"A little over thirteen years ago, in my second semester of graduate school, I was in a novel-writing class with the late Margaux Fragoso. She was writing about a sexual relationship between a child and an adult that lasted into the child’s own adulthood, ending when the pedophile committed suicide. In our workshop, several of my classmates eviscerated the pages they’d been presented with.
“What a ridiculous premise,” a brassy redhead declared. “Like any child would willingly stay in a relationship with her abuser.”
“Yeah, seriously, dude,” a younger guy added, his wide-spread legs sprawling out into the room.
“I mean, like, why wouldn’t she just tell her mother?” He nodded to the woman who’d spoken.
“Sorry, but it makes zero sense. No one would do that.”
I knew the truth when I heard it, but I didn’t say a word as they talked, just watched Margaux’s shoulders slump as she scribbled in her notebook, the sweep of her dark hair hiding her cheeks. She wore a teddy bear t-shirt, with white and pale pink high-tops.

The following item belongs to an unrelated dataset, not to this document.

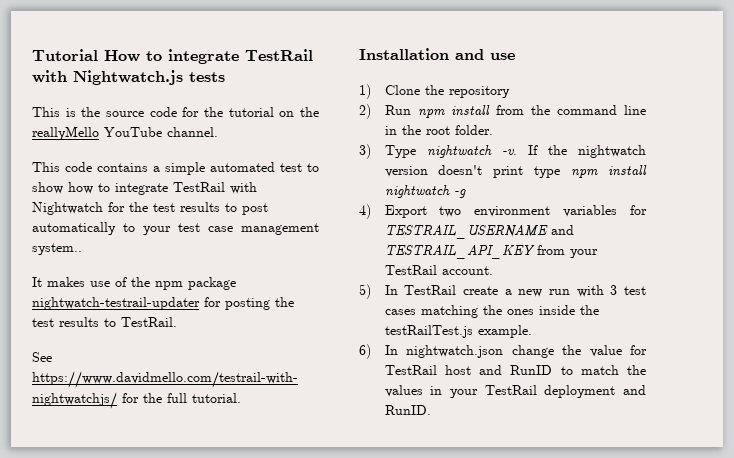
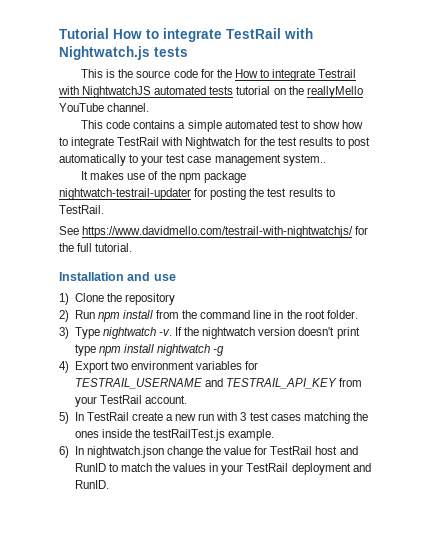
(223, 112) none -> [234,69,357,81] [58,86,234,98] How to integrate Testrail with NightwatchJS automated tests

There was something vulnerable, almost childlike about Margaux’s demeanor and the sound of her voice that seemed to bring out the bully in many of my classmates; the same ones had been similarly dismissive of her work the previous semester. Their attitude sparked our friendship, and I’d written to her after one especially nasty workshop to tell her what I hadn’t dared to say aloud: that they’d been unfair to her work. She’d responded that there was no way she’d value criticism from someone who wrote “arrogant rambling garbage that he thinks is reminiscent of Catcher in the Rye.” That made me realize she was far less vulnerable than I thought, at least where her writing was concerned."